:: DATA RECORDS

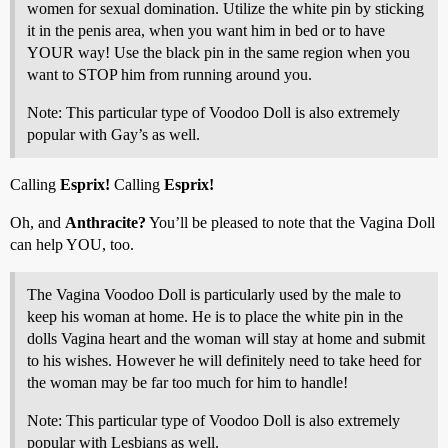
women for sexual domination. Utilize the white pin by sticking
it in the penis area, when you want him in bed or to have
YOUR way! Use the black pin in the same region when you
want to STOP him from running around you.
Note: This particular type of Voodoo Doll is also extremely
popular with Gay’s as well.
Calling
Esprix!
Calling
Esprix!
Oh, and
Anthracite?
You’ll be pleased to note that the Vagina Doll
can help YOU, too.
The Vagina Voodoo Doll is particularly used by the male to
keep his woman at home. He is to place the white pin in the
dolls Vagina heart and the woman will stay at home and submit
to his wishes. However he will definitely need to take heed for
the woman may be far too much for him to handle!
Note: This particular type of Voodoo Doll is also extremely
popular with Lesbians as well.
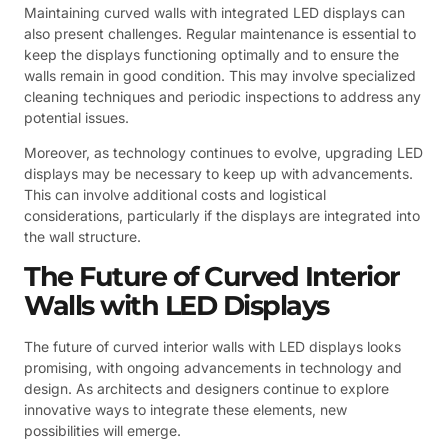
Maintaining curved walls with integrated LED displays can
also present challenges. Regular maintenance is essential to
keep the displays functioning optimally and to ensure the
walls remain in good condition. This may involve specialized
cleaning techniques and periodic inspections to address any
potential issues.
Moreover, as technology continues to evolve, upgrading LED
displays may be necessary to keep up with advancements.
This can involve additional costs and logistical
considerations, particularly if the displays are integrated into
the wall structure.
The Future of Curved Interior
Walls with LED Displays
The future of curved interior walls with LED displays looks
promising, with ongoing advancements in technology and
design. As architects and designers continue to explore
innovative ways to integrate these elements, new
possibilities will emerge.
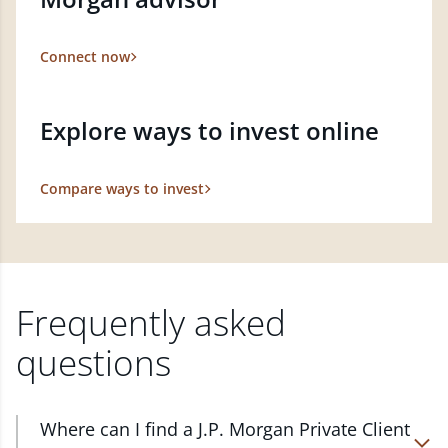
Connect now
Explore ways to invest online
Compare ways to invest
Frequently asked
questions
Where can I find a J.P. Morgan Private Client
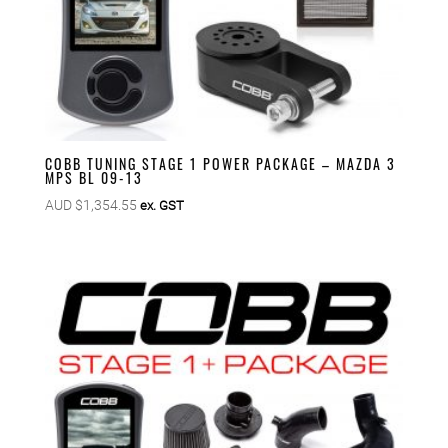
COBB TUNING STAGE 1 POWER PACKAGE – MAZDA 3
MPS BL 09-13
AUD $
1,354.55
ex. GST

::::

(YOUR GOAL):
Copy out the lines from the entries without any changes, starting at the line that contains "COBB TUNING STAGE 1 POWER PACKAGE – MAZDA 3" and ending with the last line of the entries, with both ends included.

(RESULT BELOW):
COBB TUNING STAGE 1 POWER PACKAGE – MAZDA 3
MPS BL 09-13
AUD $
1,354.55
ex. GST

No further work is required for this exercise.